▶ [Given information]

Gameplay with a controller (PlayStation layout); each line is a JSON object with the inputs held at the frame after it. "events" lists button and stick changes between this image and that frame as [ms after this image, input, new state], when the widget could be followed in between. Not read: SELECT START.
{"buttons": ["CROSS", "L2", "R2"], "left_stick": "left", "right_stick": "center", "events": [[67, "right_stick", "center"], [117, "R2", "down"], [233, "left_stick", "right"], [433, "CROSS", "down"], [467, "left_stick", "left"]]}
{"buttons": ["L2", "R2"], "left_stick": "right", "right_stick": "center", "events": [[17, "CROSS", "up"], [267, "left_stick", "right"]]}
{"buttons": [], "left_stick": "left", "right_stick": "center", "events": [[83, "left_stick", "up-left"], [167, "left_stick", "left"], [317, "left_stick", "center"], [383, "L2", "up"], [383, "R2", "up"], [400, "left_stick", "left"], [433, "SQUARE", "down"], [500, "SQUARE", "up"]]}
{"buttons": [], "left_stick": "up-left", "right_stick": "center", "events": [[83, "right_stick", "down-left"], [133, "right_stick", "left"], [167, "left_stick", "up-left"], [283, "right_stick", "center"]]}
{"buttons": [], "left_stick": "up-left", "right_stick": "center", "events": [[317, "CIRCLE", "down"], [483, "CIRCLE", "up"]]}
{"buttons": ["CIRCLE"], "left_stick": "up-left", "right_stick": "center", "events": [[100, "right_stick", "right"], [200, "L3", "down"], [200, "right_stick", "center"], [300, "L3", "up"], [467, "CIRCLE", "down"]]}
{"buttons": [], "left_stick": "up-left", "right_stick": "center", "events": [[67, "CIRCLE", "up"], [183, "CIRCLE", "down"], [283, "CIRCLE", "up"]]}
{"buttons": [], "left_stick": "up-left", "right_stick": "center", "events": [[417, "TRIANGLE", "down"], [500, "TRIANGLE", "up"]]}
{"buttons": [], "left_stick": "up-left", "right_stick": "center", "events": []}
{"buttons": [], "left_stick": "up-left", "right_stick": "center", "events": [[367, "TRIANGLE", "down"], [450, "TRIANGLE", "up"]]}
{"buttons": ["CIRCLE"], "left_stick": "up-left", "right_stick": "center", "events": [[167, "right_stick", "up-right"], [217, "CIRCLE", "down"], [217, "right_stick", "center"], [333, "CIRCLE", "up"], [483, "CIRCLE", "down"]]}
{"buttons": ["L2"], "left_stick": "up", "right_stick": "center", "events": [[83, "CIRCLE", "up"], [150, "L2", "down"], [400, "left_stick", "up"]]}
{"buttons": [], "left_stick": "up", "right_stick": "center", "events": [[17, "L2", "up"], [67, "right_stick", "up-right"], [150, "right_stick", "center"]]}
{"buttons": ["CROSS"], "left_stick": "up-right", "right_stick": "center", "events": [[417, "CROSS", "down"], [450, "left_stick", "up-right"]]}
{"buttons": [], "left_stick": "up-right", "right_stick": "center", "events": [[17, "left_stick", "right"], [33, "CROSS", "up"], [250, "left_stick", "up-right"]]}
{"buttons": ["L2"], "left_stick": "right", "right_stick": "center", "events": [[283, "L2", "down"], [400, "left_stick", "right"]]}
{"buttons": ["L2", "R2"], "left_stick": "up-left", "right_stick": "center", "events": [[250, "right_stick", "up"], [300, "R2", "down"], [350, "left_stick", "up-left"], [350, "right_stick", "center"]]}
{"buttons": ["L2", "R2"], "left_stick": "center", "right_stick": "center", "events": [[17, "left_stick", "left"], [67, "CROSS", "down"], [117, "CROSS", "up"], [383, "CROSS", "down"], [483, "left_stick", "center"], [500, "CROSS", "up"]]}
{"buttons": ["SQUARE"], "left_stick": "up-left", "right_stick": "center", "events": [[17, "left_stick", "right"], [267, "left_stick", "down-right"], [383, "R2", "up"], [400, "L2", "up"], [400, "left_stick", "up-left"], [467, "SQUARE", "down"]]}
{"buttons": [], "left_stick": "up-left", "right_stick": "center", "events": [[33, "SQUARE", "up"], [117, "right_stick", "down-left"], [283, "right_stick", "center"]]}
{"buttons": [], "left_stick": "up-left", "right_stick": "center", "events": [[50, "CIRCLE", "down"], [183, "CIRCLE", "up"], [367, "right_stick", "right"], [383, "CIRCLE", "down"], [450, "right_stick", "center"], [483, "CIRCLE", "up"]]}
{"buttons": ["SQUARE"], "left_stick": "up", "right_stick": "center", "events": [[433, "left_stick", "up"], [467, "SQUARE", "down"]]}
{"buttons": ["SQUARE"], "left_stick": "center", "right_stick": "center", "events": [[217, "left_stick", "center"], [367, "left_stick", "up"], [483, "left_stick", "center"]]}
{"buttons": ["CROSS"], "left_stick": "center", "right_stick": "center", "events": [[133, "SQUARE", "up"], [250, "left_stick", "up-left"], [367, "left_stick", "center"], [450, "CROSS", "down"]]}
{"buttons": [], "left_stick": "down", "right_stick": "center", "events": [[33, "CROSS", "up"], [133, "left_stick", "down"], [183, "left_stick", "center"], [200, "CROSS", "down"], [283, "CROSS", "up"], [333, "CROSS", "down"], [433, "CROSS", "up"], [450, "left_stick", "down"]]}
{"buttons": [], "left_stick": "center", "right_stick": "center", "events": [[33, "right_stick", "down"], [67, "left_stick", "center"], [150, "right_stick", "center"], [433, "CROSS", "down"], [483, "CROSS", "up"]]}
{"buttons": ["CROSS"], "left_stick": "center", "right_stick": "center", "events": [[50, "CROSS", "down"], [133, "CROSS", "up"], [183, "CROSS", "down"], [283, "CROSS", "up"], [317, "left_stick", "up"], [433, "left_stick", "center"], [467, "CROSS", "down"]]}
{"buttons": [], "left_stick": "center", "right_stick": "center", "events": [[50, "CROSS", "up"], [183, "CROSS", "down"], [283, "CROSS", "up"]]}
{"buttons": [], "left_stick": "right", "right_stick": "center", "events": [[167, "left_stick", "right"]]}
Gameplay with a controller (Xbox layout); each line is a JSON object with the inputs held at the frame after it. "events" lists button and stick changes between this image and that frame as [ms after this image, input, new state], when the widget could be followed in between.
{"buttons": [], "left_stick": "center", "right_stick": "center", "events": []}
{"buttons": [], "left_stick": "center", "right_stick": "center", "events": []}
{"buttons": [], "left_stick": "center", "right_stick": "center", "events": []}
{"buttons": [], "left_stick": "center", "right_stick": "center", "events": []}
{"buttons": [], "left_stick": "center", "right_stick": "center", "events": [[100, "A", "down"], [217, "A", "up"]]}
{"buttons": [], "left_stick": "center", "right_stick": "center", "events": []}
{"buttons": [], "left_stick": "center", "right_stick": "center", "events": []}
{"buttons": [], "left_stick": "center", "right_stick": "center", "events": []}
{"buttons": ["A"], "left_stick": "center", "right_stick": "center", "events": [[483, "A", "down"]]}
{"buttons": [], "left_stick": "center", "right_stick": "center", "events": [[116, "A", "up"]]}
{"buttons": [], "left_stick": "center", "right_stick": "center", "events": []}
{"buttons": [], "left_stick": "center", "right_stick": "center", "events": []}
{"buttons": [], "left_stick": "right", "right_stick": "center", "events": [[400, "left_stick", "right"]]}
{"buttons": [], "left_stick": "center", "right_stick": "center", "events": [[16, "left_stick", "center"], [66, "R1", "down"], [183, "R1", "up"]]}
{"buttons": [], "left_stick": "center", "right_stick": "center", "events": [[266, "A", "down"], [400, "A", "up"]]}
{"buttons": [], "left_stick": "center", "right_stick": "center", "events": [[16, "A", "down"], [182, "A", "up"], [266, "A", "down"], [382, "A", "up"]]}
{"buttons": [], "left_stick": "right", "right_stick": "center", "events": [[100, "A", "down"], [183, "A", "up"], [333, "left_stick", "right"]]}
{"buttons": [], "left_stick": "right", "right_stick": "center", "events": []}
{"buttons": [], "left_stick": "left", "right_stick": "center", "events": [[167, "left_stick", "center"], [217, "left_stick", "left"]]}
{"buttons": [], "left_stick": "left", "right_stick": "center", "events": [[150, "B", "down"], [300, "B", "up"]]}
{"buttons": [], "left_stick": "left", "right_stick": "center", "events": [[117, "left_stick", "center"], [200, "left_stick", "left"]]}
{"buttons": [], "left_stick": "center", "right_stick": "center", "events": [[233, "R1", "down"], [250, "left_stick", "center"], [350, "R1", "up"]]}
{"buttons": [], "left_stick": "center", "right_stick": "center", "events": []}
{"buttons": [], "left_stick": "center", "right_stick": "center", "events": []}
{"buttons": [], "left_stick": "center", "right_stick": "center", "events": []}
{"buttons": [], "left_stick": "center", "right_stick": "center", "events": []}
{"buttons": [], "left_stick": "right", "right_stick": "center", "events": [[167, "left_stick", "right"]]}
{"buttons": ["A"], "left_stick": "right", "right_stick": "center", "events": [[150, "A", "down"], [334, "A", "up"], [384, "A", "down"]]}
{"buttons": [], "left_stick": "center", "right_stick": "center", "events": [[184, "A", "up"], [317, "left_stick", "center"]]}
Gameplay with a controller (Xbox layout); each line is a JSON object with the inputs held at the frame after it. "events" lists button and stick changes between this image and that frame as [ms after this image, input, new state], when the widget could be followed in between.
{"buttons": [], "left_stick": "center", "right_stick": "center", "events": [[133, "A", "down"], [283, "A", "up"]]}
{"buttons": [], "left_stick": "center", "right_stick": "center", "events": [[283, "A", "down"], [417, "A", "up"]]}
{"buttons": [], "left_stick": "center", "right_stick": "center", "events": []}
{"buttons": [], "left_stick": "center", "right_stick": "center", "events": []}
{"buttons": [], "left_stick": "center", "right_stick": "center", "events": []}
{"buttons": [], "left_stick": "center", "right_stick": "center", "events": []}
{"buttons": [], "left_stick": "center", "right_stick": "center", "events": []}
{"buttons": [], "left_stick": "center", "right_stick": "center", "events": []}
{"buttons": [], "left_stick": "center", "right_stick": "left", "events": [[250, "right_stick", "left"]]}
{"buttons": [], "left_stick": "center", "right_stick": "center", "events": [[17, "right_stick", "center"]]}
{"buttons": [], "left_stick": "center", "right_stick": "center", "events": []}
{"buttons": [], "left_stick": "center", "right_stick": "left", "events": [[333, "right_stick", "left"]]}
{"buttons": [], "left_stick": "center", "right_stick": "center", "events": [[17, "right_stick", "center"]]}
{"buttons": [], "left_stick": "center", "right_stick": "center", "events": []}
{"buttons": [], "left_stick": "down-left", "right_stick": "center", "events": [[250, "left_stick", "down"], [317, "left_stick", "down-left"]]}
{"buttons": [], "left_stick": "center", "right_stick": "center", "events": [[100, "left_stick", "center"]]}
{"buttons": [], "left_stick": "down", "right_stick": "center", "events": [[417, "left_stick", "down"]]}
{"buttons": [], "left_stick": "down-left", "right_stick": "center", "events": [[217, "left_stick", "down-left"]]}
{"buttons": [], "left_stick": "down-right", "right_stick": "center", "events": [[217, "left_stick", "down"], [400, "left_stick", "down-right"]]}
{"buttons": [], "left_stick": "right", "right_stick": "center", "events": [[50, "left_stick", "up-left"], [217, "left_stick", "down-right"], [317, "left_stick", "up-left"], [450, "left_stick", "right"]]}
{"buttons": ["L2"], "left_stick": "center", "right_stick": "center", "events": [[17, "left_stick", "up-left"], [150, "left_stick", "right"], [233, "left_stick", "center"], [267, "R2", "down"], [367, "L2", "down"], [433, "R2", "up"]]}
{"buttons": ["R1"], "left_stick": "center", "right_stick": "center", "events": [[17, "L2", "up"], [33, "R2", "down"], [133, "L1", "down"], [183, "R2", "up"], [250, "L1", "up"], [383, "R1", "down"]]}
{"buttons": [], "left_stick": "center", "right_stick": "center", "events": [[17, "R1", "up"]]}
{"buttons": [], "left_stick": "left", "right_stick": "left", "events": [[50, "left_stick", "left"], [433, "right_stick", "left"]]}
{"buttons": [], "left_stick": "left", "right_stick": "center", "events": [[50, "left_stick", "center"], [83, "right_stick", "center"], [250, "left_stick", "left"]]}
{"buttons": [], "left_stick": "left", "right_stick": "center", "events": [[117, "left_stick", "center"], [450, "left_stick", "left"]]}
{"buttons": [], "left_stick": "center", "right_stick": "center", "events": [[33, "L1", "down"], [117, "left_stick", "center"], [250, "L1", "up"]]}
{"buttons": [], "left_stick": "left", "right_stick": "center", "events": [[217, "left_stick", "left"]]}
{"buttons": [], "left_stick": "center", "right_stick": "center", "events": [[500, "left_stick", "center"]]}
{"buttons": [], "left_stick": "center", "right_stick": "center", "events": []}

▶ [What the task requires]
Answer with a number alone: how many lines of the records contain the string "TRIANGLE"?

▶ [Answer section]
2